Imagine a regulated fintech team with code spread across AWS and GCP:

  • They self-host OpenHands in their own Kubernetes clusters—one in each cloud.
  • Security configures BYOK credentials:
    • AWS Bedrock models for workloads that touch PII in their AWS VPC.
    • Google Vertex models for analytics services in GCP.
    • Anthropic and OpenAI keys available for non-PII repos and internal tooling.
  • Engineering leads define agent policies:
    • Bug tickets & failing tests: Use Anthropic or OpenAI for deeper reasoning; agents open PRs that fix tests and reference the original issue.
    • Security remediation & dependency upgrades: Use Bedrock in AWS to ensure no data leaves their VPC; OpenHands runs agents headlessly from CI/cron to raise upkeep PRs across services.
    • Release notes & docs: Use Vertex on GCP-hosted repos; OpenHands agents read commits and PRs, then generate release notes and updated docs.

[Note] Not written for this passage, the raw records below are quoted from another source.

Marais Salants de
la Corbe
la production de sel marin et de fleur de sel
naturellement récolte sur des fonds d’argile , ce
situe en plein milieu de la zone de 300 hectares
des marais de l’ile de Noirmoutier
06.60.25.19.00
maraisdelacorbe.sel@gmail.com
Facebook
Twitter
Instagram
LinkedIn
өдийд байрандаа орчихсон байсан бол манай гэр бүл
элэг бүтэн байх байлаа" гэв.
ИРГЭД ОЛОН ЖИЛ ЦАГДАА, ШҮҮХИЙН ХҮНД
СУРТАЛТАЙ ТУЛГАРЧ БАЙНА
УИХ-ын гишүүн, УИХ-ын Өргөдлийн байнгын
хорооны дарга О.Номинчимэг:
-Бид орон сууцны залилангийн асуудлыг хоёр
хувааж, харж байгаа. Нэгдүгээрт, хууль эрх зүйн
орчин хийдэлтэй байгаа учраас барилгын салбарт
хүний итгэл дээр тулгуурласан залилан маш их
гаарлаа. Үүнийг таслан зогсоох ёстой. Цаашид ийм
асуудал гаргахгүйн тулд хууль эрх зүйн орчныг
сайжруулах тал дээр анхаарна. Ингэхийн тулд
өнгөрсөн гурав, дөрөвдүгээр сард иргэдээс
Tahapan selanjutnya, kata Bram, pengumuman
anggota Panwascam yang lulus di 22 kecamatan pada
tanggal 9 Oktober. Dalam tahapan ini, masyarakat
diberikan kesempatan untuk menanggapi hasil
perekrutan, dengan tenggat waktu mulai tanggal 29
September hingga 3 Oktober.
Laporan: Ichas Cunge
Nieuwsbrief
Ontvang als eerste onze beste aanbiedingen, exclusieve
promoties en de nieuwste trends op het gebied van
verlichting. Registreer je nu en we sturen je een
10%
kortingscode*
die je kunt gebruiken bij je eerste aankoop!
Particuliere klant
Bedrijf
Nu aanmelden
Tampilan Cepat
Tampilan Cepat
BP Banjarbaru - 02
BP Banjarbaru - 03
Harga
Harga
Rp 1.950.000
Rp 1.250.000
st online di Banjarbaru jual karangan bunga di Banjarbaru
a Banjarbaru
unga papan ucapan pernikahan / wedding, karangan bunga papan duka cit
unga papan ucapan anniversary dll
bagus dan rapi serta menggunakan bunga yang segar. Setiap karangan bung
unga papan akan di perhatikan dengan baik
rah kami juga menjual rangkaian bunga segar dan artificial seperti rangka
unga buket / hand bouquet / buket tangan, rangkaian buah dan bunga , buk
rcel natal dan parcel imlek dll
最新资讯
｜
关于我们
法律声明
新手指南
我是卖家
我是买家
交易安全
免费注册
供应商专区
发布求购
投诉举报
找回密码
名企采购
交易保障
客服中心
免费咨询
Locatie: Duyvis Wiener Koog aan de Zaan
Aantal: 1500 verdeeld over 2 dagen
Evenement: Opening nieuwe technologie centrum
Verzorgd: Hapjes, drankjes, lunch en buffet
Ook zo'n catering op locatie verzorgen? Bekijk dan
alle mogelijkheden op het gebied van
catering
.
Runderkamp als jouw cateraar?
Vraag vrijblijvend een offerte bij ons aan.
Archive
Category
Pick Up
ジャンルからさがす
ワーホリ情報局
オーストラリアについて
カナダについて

From the developer’s perspective, there’s a single way to delegate work:

  • via the Terminal/CLI for interactive sessions,
  • via the Web GUI for shared, auditable runs,
  • or via the SDK/API for automation in CI/CD.

Under the hood, each agent run is sandboxed, auditable, and routed to the right LLM using the org’s own keys and policies. If procurement shifts or a new model beats the old one on cost/quality, they just update the configuration—no workflow rewrite.

Pro Tip: Start with one or two high-impact workflows—like “fix failing tests from CI” and “summarize + apply PR review feedback”—and wire those to different providers. It forces you to treat model choice as configuration, not code, and quickly validates that your agent platform is truly model-agnostic.

Summary

A model-agnostic coding agent platform with BYOK for OpenAI, Anthropic, Bedrock, and Vertex turns LLMs into interchangeable infrastructure, not single-vendor bets. By separating the agent runtime from the model provider, and running everything in sandboxed, auditable environments you control, you can scale from a single developer task to thousands of parallel runs—without sacrificing security, visibility, or bargaining power with vendors.

OpenHands is built around this exact principle: open, secure, model-agnostic coding agents that run in containerized sandboxes you own, with full visibility into every agent and artifact. You bring the keys, models, and governance; the platform handles orchestration, observability, and repeatable runs.